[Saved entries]
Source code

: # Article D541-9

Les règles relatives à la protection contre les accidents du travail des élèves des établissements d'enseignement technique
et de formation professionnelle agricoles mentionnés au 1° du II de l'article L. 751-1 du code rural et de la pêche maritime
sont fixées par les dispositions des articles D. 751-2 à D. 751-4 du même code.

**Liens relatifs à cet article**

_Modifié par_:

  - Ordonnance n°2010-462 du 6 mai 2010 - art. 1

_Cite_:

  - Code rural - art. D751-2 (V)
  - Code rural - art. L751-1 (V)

==

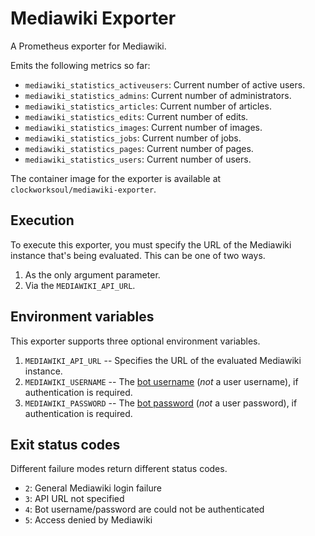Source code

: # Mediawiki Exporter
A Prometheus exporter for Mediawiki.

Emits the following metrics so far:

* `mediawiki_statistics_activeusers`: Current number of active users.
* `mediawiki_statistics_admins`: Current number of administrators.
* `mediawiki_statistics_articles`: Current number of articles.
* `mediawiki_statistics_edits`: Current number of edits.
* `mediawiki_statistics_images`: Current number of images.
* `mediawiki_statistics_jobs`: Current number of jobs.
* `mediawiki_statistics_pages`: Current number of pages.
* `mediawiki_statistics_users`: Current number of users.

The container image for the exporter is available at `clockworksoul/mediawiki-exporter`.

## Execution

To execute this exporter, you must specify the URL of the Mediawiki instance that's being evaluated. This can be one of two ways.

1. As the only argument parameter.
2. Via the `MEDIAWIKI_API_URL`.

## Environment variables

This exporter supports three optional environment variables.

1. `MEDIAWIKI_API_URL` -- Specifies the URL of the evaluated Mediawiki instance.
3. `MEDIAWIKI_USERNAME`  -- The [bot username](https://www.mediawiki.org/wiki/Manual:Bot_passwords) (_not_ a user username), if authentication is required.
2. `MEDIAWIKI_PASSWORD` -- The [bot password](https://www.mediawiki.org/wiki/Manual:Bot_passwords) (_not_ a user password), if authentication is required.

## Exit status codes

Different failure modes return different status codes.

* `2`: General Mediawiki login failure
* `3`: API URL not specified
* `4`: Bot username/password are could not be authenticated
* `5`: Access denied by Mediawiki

### EXERCISE
Among the entries above, find the line with "This exporter supports" and the line with "username), if authentication is required."; give again exactly these two lines and all lines between them.

### ANSWER TO THE PROBLEM
This exporter supports three optional environment variables.

1. `MEDIAWIKI_API_URL` -- Specifies the URL of the evaluated Mediawiki instance.
3. `MEDIAWIKI_USERNAME`  -- The [bot username](https://www.mediawiki.org/wiki/Manual:Bot_passwords) (_not_ a user username), if authentication is required.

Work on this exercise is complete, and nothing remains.